Assignment:
Copy the listing from its first line through the line containing "126: (1088, 571)", changing "zero-indexed" to "0-based" and leaving everything else untouched.

☆ ☆ ☆

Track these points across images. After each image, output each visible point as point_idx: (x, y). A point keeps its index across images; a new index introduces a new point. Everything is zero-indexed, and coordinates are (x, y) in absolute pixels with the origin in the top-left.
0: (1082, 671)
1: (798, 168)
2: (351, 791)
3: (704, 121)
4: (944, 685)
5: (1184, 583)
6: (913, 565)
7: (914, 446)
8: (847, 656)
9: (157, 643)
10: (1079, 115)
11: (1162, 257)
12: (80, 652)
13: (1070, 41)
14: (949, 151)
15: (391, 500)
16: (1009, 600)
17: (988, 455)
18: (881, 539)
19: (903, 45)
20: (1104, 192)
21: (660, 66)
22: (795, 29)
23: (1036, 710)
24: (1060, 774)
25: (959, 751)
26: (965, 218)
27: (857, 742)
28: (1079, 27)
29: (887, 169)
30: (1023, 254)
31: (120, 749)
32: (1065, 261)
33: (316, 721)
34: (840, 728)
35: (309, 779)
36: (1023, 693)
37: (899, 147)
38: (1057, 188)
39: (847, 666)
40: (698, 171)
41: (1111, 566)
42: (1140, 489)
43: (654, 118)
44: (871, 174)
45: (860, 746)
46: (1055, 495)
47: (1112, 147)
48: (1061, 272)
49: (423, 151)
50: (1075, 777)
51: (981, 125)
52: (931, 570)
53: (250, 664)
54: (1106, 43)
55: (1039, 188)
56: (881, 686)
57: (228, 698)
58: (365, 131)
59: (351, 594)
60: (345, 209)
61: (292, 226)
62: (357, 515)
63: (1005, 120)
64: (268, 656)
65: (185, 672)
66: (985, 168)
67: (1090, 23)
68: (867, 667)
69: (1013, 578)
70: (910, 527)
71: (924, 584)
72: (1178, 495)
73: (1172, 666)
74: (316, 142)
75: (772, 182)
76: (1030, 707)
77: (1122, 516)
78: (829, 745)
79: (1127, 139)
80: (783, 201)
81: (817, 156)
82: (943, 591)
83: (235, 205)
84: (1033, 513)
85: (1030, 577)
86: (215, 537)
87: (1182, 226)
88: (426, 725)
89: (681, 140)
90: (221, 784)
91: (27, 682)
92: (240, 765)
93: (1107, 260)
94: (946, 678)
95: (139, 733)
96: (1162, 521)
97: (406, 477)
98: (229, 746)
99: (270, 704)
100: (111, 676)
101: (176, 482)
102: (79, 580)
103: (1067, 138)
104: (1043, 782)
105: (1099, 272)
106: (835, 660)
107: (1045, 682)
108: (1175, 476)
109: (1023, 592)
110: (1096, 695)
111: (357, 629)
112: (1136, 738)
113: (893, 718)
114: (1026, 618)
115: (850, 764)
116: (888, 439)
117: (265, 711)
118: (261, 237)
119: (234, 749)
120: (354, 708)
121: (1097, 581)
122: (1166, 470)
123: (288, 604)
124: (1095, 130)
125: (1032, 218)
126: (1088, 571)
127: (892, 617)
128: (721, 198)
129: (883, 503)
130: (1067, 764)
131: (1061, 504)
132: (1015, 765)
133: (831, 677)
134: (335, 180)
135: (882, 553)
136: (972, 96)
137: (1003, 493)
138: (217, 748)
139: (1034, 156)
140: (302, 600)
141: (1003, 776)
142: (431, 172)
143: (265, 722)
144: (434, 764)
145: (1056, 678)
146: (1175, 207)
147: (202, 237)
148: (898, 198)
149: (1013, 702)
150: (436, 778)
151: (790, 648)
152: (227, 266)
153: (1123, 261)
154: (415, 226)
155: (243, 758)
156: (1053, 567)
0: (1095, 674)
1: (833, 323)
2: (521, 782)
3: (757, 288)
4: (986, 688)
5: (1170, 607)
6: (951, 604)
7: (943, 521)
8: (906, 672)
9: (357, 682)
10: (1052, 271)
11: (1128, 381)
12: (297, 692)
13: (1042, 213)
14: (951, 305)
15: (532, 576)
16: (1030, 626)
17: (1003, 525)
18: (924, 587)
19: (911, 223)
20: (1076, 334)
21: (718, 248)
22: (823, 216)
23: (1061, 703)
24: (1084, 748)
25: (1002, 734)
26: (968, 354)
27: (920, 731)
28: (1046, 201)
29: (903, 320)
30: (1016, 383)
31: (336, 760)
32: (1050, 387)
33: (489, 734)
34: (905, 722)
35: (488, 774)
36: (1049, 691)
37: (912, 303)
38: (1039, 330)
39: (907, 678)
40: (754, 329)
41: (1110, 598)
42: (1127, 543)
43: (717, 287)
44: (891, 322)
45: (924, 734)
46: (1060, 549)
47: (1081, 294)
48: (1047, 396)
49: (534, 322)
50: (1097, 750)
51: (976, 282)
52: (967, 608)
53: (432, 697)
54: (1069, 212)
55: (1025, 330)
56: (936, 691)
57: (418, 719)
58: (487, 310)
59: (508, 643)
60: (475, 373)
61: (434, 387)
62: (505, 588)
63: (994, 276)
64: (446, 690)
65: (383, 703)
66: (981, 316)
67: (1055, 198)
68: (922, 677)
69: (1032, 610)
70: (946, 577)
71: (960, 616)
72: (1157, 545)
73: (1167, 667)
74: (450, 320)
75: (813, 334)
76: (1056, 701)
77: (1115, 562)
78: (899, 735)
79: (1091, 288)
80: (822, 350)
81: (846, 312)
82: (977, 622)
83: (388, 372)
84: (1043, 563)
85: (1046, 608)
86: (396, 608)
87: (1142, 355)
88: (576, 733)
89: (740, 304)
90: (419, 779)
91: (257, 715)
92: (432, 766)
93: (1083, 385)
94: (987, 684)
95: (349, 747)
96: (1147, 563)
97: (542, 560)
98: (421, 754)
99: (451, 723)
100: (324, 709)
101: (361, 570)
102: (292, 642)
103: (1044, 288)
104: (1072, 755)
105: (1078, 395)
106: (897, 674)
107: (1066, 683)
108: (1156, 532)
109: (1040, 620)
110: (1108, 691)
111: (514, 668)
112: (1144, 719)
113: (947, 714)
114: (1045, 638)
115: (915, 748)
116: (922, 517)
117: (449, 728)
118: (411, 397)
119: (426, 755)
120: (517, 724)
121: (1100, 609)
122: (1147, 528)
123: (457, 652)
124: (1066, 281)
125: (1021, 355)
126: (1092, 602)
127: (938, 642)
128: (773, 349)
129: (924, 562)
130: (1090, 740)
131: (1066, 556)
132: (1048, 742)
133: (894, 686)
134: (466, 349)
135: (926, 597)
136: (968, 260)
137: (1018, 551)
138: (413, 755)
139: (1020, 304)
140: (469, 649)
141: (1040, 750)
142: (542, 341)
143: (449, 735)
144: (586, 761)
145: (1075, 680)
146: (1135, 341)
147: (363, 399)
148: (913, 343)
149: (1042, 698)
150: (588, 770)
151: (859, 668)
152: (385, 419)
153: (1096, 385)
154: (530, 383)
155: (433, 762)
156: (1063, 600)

☆ ☆ ☆

Solved exercise:
Track these points across images. After each image, output each visible point as point_idx: (x, y). A point keeps its index across images; a new index introduces a new point. Everything is 0-based, and coordinates are (x, y) in absolute pixels with the origin in the top-left.
0: (1082, 671)
1: (798, 168)
2: (351, 791)
3: (704, 121)
4: (944, 685)
5: (1184, 583)
6: (913, 565)
7: (914, 446)
8: (847, 656)
9: (157, 643)
10: (1079, 115)
11: (1162, 257)
12: (80, 652)
13: (1070, 41)
14: (949, 151)
15: (391, 500)
16: (1009, 600)
17: (988, 455)
18: (881, 539)
19: (903, 45)
20: (1104, 192)
21: (660, 66)
22: (795, 29)
23: (1036, 710)
24: (1060, 774)
25: (959, 751)
26: (965, 218)
27: (857, 742)
28: (1079, 27)
29: (887, 169)
30: (1023, 254)
31: (120, 749)
32: (1065, 261)
33: (316, 721)
34: (840, 728)
35: (309, 779)
36: (1023, 693)
37: (899, 147)
38: (1057, 188)
39: (847, 666)
40: (698, 171)
41: (1111, 566)
42: (1140, 489)
43: (654, 118)
44: (871, 174)
45: (860, 746)
46: (1055, 495)
47: (1112, 147)
48: (1061, 272)
49: (423, 151)
50: (1075, 777)
51: (981, 125)
52: (931, 570)
53: (250, 664)
54: (1106, 43)
55: (1039, 188)
56: (881, 686)
57: (228, 698)
58: (365, 131)
59: (351, 594)
60: (345, 209)
61: (292, 226)
62: (357, 515)
63: (1005, 120)
64: (268, 656)
65: (185, 672)
66: (985, 168)
67: (1090, 23)
68: (867, 667)
69: (1013, 578)
70: (910, 527)
71: (924, 584)
72: (1178, 495)
73: (1172, 666)
74: (316, 142)
75: (772, 182)
76: (1030, 707)
77: (1122, 516)
78: (829, 745)
79: (1127, 139)
80: (783, 201)
81: (817, 156)
82: (943, 591)
83: (235, 205)
84: (1033, 513)
85: (1030, 577)
86: (215, 537)
87: (1182, 226)
88: (426, 725)
89: (681, 140)
90: (221, 784)
91: (27, 682)
92: (240, 765)
93: (1107, 260)
94: (946, 678)
95: (139, 733)
96: (1162, 521)
97: (406, 477)
98: (229, 746)
99: (270, 704)
100: (111, 676)
101: (176, 482)
102: (79, 580)
103: (1067, 138)
104: (1043, 782)
105: (1099, 272)
106: (835, 660)
107: (1045, 682)
108: (1175, 476)
109: (1023, 592)
110: (1096, 695)
111: (357, 629)
112: (1136, 738)
113: (893, 718)
114: (1026, 618)
115: (850, 764)
116: (888, 439)
117: (265, 711)
118: (261, 237)
119: (234, 749)
120: (354, 708)
121: (1097, 581)
122: (1166, 470)
123: (288, 604)
124: (1095, 130)
125: (1032, 218)
126: (1088, 571)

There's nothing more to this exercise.